As cinco demissões de Ministros atingidos por escândalos ligados à corrupção - como se verifica pelos casos de Antonio Palocci (Casa Civil), Alfredo Nascimento (Transportes), Wagner Rossi (Agricultura), Pedro Novais (Turismo) e Orlando Silva (Esportes) – corresponderam a injeção de ânimo, satisfação e apoio para a novel presidente, que, com discrição mas firmeza, se dissociava do comportamento do governo anterior.
A consecução da faxina implicava decerto malabarismo político de Dilma, na medida em que se tratava de conciliar duas atitudes inconciliáveis ? Diante da favorável acolhida pelo povo de que o governo viesse a adotar práticas que presidem o dia-a-dia do homem comum, o recurso a piruetas, envoltas em contorcidas e encabuladas escusas, serviria apenas para contemporizar com os amuos petistas sobre a faxina, pelo que depunha contra a leniência da administração Lula da Silva, e engalanar o governo de Dilma Rousseff com as fitinhas de inimiga dos malfeitos ?
O episódio Carlos Lupi viria a expor, de forma impiedosa, a antipolítica que, envergonhada das marolas da atual política corporativista e alienada, pretende tirar as castanhas do fogo sem queimar os dedos. Ou, em outras palavras, parecer uma coisa, que pensa desmentir com um discurso, enquanto tira da cartola o comportado coelho dos ‘malfeitos’, ou seja, daqueles políticos sensíveis ainda a incômodas realidades que, por conseguinte, facilitariam o trabalho da Presidente.
Das limitações dessa tosca convenção, o senhor Lupi encarregou-se de pôr a nu, pelo seu inusitado – mesmo no paradigma brasiliense – apego ao cargo.

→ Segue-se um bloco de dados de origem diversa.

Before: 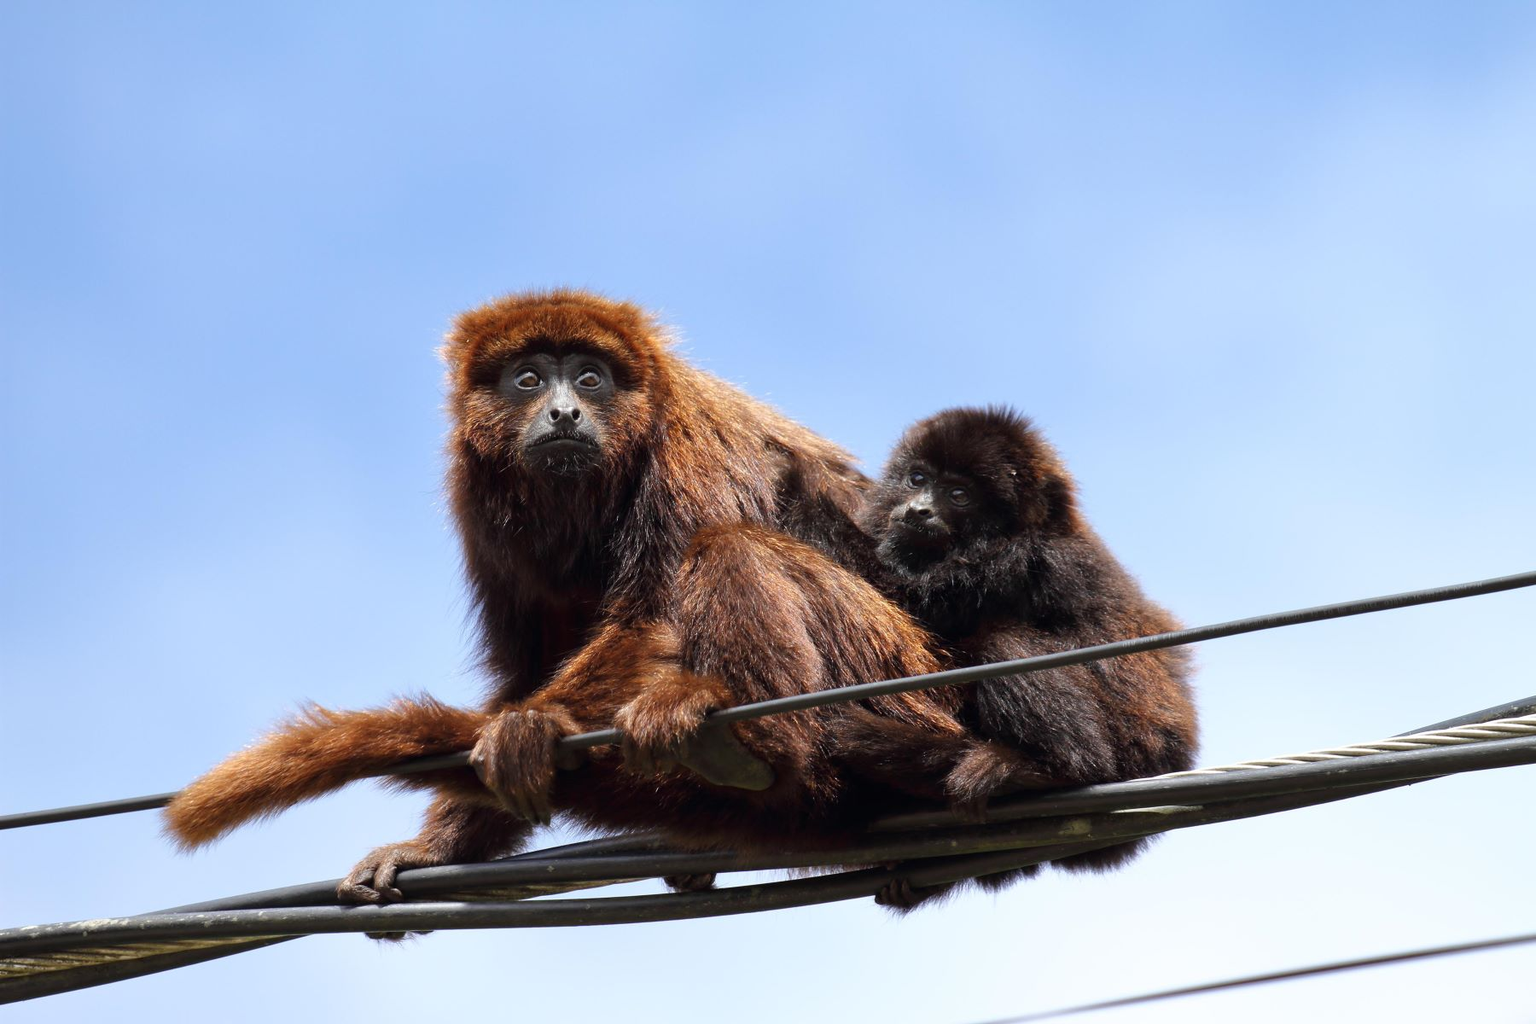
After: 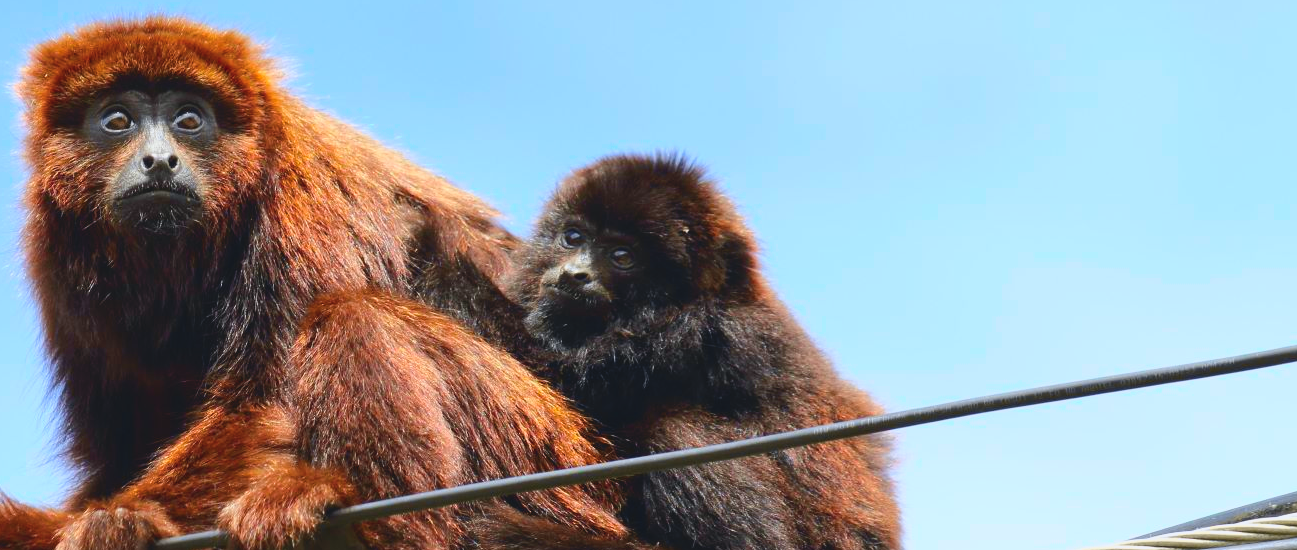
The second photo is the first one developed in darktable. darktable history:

O desrespeito à Chefe de Estado, por declarações impróprias, pelas sucessivas contradições, que desvelavam as ‘inexatidões terminológicas’ a que Winston Churchill se vira constrangido a empregar para eludir o emprego do termo mentira, inaceitável nas vetustas regras da mãe de todos os Parlamentos, implicaria ao final em recusa à civilidade e ao dar-se por achado.
Nesse sentido, talvez o maior expoente de o que resta do partido de Lionel Brizola, o Deputado Miro Teixeira asseverou: ‘o ministro fica porque ele quer ficar, e porque a presidente quer que ele fique.’
Desta oportuna citação, que vem em epígrafe à coluna de Ricardo Noblat, importa retirar o essencial. Lupi se distingue dos demais ministros que entenderam chegada a hora de conformar-se à civilidade política, e prestar a devida homenagem ao exercício de uma determinada política. Para ele, essa oportunidade não surgirá, por suas intrínsecas características. Faz parte dos tipos refratários à exoneração. Se não são capazes de entender, não creio que se oponham à demissão.
No entanto, para tal, careceria uma atitude pró-ativa da Presidente, com a consciência republicana de suas prerrogativas constitucionais.
Pelo visto, no essencial, ela não consegue dissociar-se de seu autor, mentor e igualmente modelo. Pois, estranhamente, ‘a presidente quer que ele fique’.
Para quê, não se sabe. Mas não se pode duvidar que, no futuro, em alguma frase inserida em parágrafo de algum discurso, ela dará os necessários elementos para que dedicados funcionários construam outra doutrina relativa à geringonça da presente governabilidade.